Goal of the exercise – The answer must be a single number: the count of lines in the records below that contain the word "center".
----
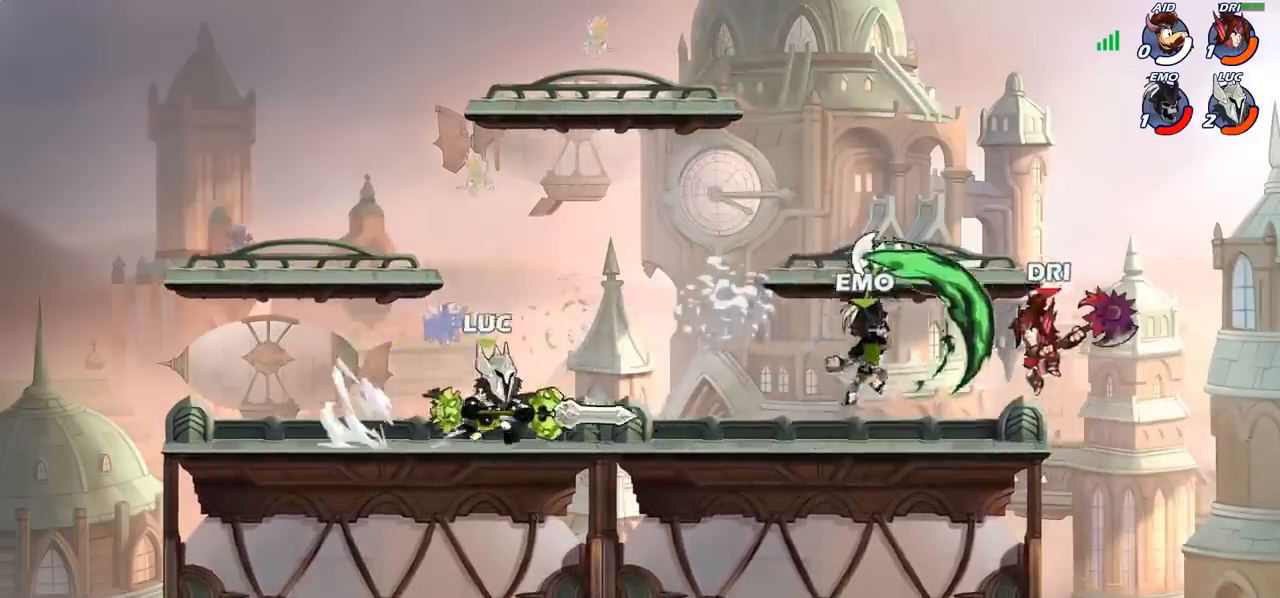
{"buttons": [], "left_stick": "up-left", "events": [[17, "left_stick", "up-left"], [267, "left_stick", "up-right"], [450, "left_stick", "up-left"]]}
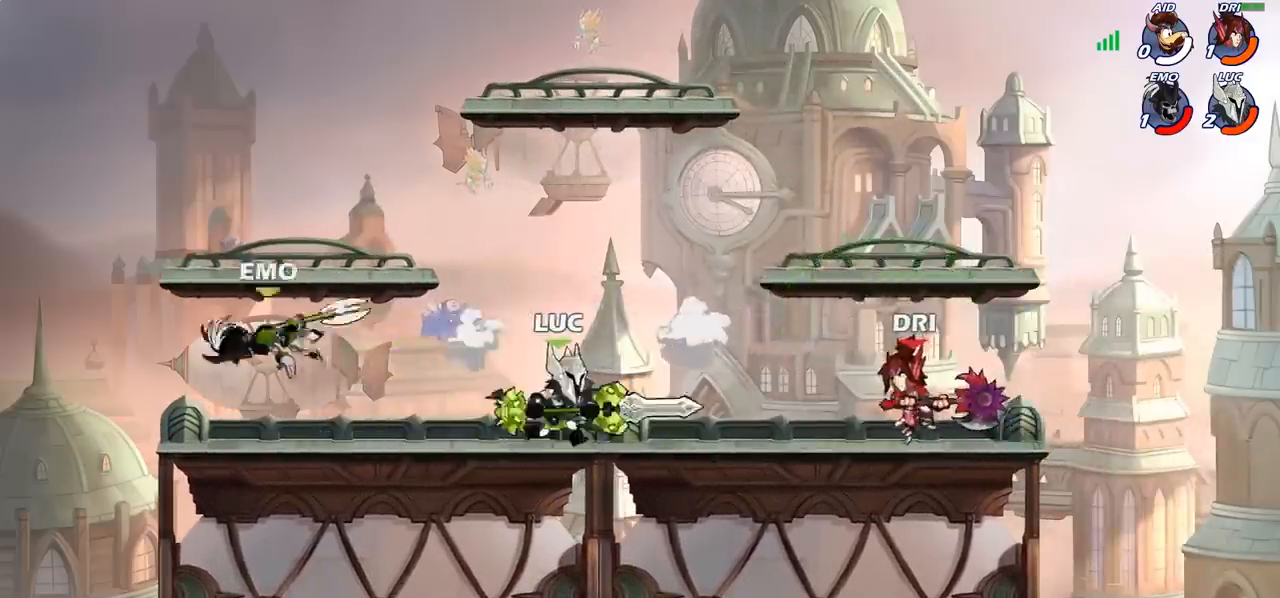
{"buttons": [], "left_stick": "center", "events": [[50, "left_stick", "right"], [167, "left_stick", "down"], [200, "SQUARE", "down"], [267, "left_stick", "center"], [283, "SQUARE", "up"]]}
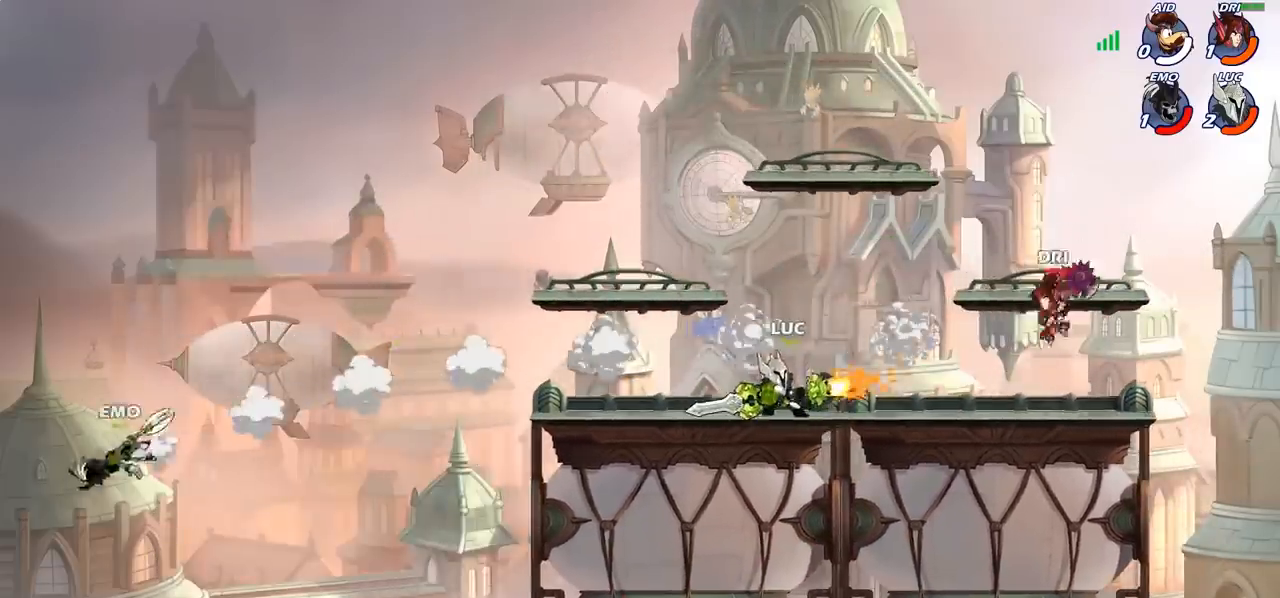
{"buttons": ["CROSS"], "left_stick": "right", "events": [[383, "left_stick", "right"], [467, "CROSS", "down"]]}
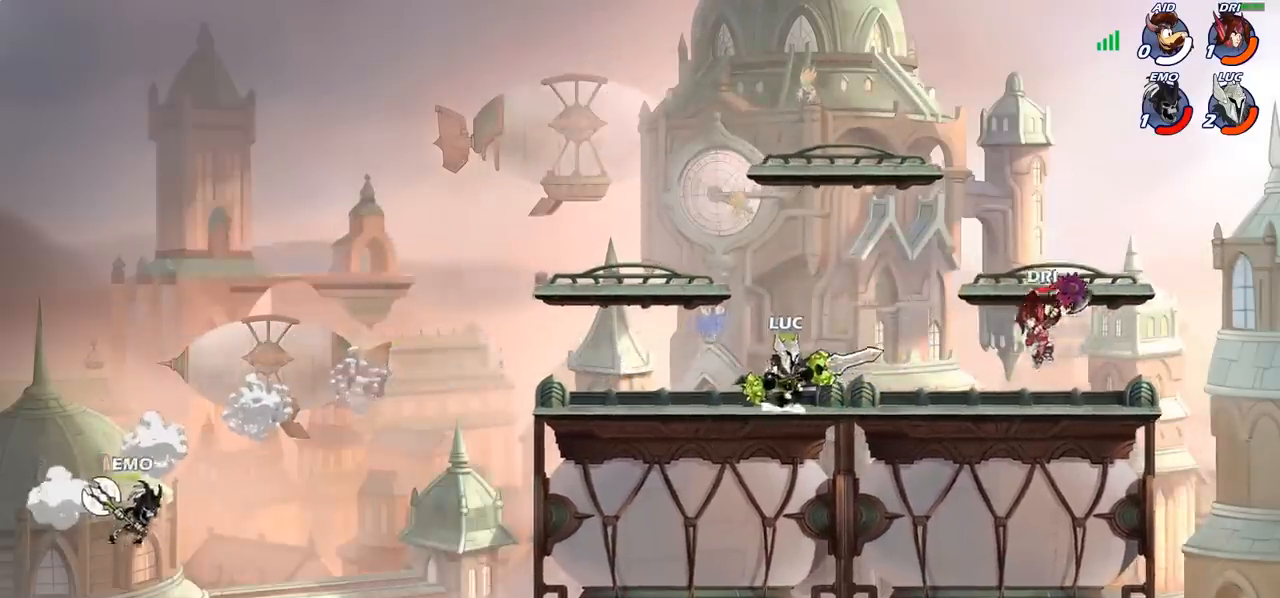
{"buttons": ["SQUARE"], "left_stick": "left", "events": [[50, "left_stick", "up-right"], [100, "CROSS", "up"], [133, "R2", "down"], [250, "R2", "up"], [333, "left_stick", "down-left"], [467, "left_stick", "left"], [483, "SQUARE", "down"]]}
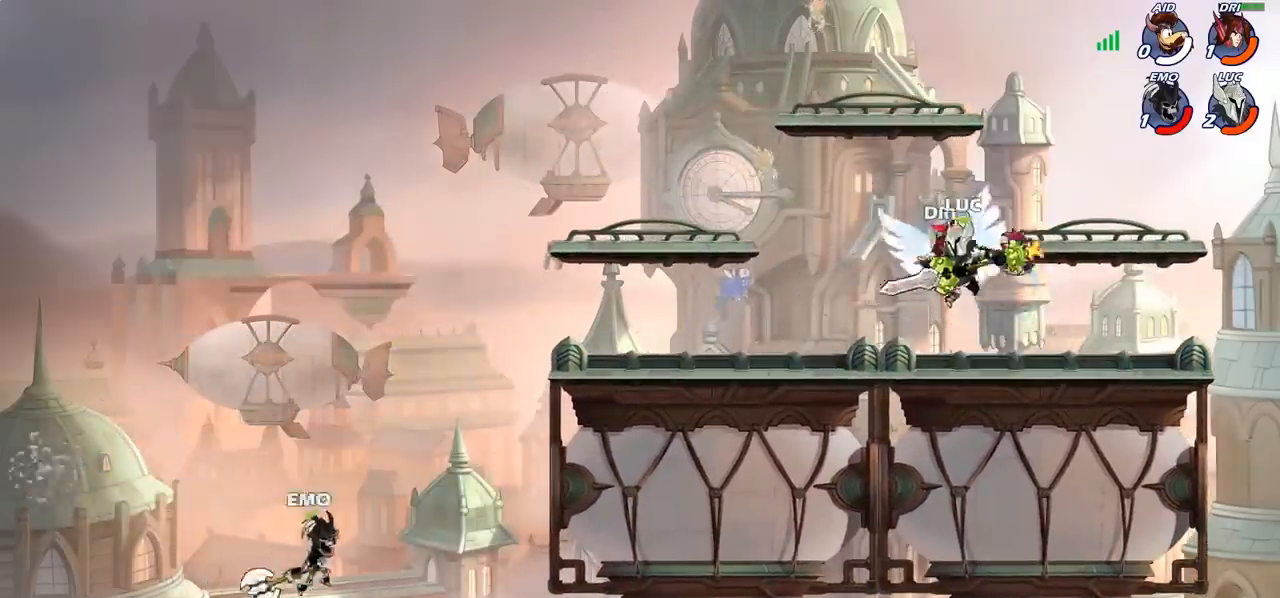
{"buttons": [], "left_stick": "center", "events": [[17, "left_stick", "up-left"], [67, "SQUARE", "up"], [67, "left_stick", "center"]]}
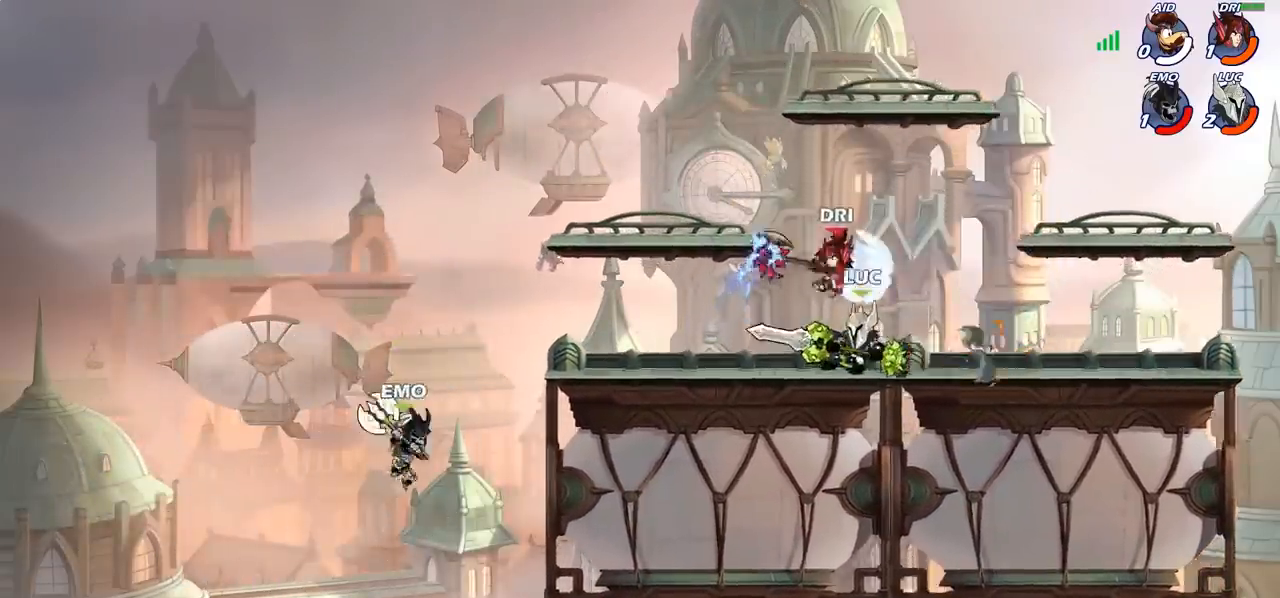
{"buttons": ["SQUARE"], "left_stick": "center", "events": [[133, "left_stick", "right"], [217, "left_stick", "center"], [283, "SQUARE", "down"], [350, "SQUARE", "up"], [467, "SQUARE", "down"]]}
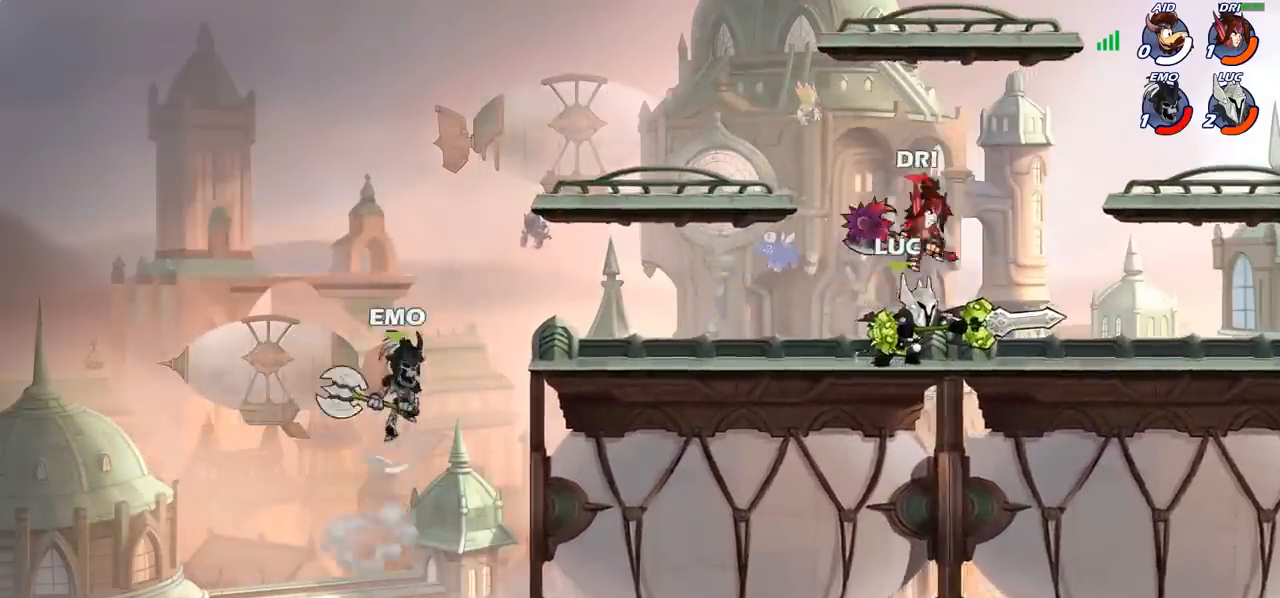
{"buttons": [], "left_stick": "down", "events": [[50, "SQUARE", "up"], [317, "left_stick", "down"], [367, "SQUARE", "down"], [450, "SQUARE", "up"]]}
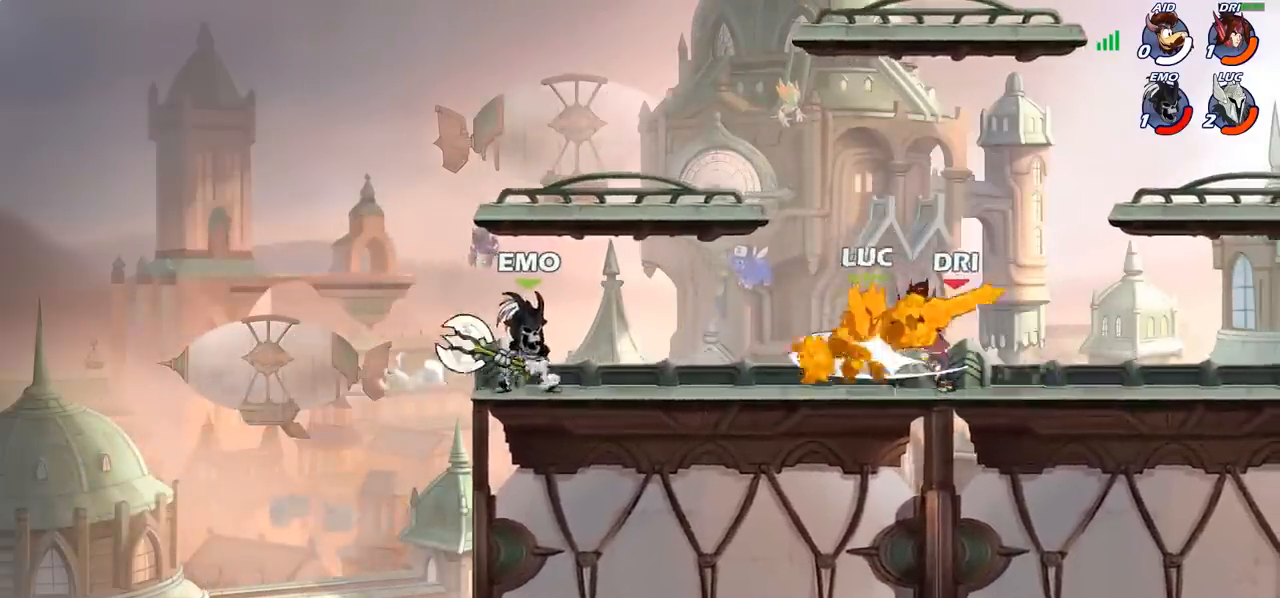
{"buttons": [], "left_stick": "right", "events": [[117, "left_stick", "center"], [350, "left_stick", "right"]]}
----
Response to the exercise – 4